Television

‘Weeds’ Creator Jenji Kohan Calls Son Killed In New Year’s Eve Skiing Accident “Irreverent, Curious And Kind”

TV producer Jenji Kohan and writer Christopher Noxon remembered their son Charlie Noxon, who died Tuesday in a Park City, Utah, skiing accident, as “questioning, irreverent, curious and kind,” calling his death at age 20 “an unfathomable tragedy.”

Kohan, who created Showtime’s Weeds and Netflix’s Orange Is The New Black, and Christopher Noxon, whose writing has appeared in the Los Angeles Daily News, Los Angeles Magazine and Salon, released the statement through Utah’s Summit County Sheriff’s Office. Read it below.

A junior at Columbia University – his mother’s alma mater – Charles “Charlie” Noxon, of Los Angeles, was on a holiday ski trip with his father and two siblings when he struck a sign while attempting a turn on an intermediate trail at the Park City Mountain Resort, according to the Sheriff’s Office. His family was at another location on the trail, and no one witnessed the accident.

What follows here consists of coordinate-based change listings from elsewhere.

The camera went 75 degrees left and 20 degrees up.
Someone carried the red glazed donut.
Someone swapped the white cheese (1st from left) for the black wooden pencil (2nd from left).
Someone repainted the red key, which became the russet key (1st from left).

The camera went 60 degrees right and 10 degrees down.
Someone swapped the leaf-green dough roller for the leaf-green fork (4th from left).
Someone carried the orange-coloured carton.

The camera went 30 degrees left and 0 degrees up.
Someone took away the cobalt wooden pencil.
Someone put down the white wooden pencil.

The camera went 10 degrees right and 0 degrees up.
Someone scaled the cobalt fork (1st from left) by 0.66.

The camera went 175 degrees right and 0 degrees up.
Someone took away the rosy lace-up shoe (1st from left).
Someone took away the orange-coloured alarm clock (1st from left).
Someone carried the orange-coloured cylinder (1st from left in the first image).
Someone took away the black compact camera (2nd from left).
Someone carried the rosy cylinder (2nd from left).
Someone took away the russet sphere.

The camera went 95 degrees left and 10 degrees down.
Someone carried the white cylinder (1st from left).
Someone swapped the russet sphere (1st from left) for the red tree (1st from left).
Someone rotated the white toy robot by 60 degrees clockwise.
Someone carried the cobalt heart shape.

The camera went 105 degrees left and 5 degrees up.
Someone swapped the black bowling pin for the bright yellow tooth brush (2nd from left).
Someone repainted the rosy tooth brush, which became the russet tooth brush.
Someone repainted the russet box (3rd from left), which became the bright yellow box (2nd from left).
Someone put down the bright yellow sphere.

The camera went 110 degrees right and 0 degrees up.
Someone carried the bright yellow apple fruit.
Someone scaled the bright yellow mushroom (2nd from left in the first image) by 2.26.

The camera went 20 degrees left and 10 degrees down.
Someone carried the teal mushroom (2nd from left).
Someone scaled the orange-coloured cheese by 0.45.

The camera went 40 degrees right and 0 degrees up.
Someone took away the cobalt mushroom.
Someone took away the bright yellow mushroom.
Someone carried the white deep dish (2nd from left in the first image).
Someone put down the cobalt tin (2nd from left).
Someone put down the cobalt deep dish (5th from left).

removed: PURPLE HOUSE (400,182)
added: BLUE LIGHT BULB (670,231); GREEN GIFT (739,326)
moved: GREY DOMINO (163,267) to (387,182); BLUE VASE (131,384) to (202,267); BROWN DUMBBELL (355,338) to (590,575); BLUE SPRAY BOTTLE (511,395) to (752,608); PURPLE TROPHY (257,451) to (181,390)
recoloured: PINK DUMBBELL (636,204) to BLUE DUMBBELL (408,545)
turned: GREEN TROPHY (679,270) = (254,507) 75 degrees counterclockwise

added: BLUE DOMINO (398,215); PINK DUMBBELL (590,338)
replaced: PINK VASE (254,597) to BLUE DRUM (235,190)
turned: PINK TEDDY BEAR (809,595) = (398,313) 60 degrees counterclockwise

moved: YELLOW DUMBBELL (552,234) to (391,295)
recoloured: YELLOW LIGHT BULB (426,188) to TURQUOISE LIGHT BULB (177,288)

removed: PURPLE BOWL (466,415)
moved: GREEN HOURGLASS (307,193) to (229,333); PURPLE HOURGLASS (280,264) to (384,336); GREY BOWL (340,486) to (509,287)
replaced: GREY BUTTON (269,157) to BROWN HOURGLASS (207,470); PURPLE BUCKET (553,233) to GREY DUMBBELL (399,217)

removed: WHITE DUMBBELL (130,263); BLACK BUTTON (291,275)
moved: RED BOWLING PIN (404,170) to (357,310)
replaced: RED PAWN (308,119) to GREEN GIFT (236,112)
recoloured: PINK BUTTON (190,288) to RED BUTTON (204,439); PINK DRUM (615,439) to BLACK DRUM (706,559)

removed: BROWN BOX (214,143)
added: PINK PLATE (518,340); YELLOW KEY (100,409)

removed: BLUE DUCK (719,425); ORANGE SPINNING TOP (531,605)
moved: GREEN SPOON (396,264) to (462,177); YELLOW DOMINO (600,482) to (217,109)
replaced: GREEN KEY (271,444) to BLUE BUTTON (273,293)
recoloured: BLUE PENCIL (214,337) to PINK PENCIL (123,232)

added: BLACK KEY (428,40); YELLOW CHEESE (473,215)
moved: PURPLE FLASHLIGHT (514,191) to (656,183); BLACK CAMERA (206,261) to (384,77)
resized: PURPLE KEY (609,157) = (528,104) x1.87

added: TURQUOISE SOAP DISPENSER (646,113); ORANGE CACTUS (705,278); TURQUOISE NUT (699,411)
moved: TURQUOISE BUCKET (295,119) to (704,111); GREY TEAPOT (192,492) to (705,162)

Noxon was pronounced dead by emergency crews airlifting him to a nearby hospital, according to the resort located near the Sundance Film Festival.

His parents, who divorced last year, released the following statement today:

Our hearts are shattered. Our dear boy Charlie Noxon died on New Year’s Eve on a ski slope in Park City.

The cliches about moments like this are true, it turns out. The one about life forever changing in a split second, about the fact that we are all bound up in a web of love and loss, about the primacy of community in times of unfathomable tragedy.

Charlie was 20 years old and a junior at Columbia. He studied philosophy and economics and Chinese. He loved Bob Dylan, George Saunders and Hayou Miyazaki. He was questioning, irreverent, curious and kind.

There are no words. But words are what we’ve got right now, along with tears and hugs and massive quantities of baked goods and deli platters.

He was absolutely adored by his parents, Jenji Kohan and Christopher Noxon, and his siblings, Eliza and Oscar.

Charlie had a beautiful life of study and argument and travel and food and razzing and adventure and sweetness and most of all love. We cannot conceive of life without him.

Services will be held this Sunday Jan 5 with his rabbi Rabbi Sharon Brous in the community he called home, Temple Israel of Hollywood.